Saved entries
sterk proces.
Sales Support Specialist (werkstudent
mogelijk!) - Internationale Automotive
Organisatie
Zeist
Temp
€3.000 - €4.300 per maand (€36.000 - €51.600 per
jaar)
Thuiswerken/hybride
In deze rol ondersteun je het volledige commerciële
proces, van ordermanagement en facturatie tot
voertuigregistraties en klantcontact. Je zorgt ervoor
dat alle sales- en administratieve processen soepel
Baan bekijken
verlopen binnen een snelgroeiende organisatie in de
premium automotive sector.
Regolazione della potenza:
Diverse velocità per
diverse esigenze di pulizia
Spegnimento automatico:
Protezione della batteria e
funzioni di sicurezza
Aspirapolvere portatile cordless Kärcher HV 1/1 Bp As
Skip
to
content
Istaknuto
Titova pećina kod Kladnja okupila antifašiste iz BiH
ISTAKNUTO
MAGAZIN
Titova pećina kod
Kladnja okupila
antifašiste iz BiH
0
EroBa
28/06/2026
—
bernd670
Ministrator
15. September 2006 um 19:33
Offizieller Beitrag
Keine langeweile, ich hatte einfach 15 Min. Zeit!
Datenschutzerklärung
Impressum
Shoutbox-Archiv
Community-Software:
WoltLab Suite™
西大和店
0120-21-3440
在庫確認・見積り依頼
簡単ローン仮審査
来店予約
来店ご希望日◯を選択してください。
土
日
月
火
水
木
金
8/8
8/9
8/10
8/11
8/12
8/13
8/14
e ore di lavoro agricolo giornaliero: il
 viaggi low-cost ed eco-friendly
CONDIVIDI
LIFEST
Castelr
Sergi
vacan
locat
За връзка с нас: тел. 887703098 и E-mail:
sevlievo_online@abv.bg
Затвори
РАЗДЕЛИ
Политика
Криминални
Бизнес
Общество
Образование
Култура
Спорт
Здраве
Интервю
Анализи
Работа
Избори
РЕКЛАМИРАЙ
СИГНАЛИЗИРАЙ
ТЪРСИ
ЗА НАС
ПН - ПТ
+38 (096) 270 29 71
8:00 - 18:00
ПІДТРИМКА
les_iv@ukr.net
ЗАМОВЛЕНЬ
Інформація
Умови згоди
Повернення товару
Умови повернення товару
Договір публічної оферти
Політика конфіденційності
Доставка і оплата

▸ **INSTRUCTIONS FOR THE TASK**
Your answer must be the lines from the first line of the entries above through the line that contains "verlopen binnen een", written out exactly.

▸ **RESPONSE**
sterk proces.
Sales Support Specialist (werkstudent
mogelijk!) - Internationale Automotive
Organisatie
Zeist
Temp
€3.000 - €4.300 per maand (€36.000 - €51.600 per
jaar)
Thuiswerken/hybride
In deze rol ondersteun je het volledige commerciële
proces, van ordermanagement en facturatie tot
voertuigregistraties en klantcontact. Je zorgt ervoor
dat alle sales- en administratieve processen soepel
Baan bekijken
verlopen binnen een snelgroeiende organisatie in de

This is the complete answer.